*** RECORDS PROVIDED ***

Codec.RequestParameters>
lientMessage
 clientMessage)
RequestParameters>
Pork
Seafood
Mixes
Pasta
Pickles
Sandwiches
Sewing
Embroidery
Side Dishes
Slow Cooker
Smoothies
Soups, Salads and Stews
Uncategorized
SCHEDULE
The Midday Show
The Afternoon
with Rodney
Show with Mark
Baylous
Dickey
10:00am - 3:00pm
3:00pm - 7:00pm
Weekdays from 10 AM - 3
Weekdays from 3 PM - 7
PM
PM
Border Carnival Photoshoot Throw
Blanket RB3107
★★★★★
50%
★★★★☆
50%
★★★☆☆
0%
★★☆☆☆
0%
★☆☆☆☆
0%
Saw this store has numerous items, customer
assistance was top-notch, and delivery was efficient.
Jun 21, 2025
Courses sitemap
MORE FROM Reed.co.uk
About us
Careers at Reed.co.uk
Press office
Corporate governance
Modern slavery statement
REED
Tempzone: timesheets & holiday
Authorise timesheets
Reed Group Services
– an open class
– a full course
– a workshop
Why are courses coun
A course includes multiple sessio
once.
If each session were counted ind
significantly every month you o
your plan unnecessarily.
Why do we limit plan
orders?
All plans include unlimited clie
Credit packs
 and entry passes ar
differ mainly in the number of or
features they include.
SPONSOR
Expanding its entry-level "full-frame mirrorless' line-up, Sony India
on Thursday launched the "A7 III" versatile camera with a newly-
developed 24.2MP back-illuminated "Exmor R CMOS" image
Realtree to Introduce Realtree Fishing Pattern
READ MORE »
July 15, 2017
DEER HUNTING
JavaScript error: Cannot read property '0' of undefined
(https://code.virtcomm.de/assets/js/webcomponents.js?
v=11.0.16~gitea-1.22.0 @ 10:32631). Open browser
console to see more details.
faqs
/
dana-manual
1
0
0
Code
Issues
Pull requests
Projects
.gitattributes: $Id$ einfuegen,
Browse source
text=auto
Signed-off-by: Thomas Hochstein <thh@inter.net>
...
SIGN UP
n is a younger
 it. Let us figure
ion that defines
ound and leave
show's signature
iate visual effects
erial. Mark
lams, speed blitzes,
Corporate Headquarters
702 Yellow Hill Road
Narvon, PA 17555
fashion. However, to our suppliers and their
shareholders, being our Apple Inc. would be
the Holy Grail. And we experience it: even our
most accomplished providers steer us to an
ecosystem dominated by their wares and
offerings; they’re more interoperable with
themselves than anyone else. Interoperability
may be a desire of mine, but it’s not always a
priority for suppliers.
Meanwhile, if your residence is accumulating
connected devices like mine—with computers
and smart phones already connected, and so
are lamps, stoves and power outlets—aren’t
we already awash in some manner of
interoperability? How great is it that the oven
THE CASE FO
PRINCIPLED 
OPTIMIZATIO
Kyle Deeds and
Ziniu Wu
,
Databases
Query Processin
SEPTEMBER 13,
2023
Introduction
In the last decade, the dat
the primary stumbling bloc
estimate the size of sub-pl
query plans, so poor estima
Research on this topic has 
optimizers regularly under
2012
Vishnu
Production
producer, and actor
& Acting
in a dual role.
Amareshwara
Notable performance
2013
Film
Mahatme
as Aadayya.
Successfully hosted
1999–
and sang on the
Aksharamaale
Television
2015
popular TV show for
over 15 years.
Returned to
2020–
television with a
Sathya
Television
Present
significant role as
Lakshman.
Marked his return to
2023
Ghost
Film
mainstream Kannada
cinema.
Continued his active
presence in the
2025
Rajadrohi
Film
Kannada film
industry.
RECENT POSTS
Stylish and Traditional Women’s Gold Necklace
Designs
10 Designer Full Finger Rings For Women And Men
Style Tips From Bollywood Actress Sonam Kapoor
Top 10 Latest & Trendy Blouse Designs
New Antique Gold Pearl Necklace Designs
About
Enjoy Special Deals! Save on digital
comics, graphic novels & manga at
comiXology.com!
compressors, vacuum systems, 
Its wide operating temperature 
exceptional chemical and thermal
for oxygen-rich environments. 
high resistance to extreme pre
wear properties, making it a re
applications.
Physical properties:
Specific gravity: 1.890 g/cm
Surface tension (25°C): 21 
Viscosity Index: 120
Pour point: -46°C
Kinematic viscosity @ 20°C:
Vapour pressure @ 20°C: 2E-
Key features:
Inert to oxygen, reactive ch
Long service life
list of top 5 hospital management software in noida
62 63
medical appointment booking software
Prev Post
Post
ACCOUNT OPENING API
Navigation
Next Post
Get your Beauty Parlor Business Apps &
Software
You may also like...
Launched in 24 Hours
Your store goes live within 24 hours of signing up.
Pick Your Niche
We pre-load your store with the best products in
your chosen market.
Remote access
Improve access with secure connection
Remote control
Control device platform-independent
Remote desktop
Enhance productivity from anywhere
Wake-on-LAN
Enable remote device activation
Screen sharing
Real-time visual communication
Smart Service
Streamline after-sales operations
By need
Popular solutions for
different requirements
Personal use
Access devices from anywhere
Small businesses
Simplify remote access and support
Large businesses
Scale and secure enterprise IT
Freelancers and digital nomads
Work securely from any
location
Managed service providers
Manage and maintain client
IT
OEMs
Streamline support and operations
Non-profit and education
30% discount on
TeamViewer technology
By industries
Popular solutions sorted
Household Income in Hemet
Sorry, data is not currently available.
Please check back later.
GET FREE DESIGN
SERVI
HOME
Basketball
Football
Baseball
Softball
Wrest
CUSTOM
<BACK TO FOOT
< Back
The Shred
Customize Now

*** End of RECORDS PROVIDED ***

### ABOUT THIS TASK
Pull out every line in the entries above that contains the word "features".

### EXPECTED OUTPUT
features they include.
Key features:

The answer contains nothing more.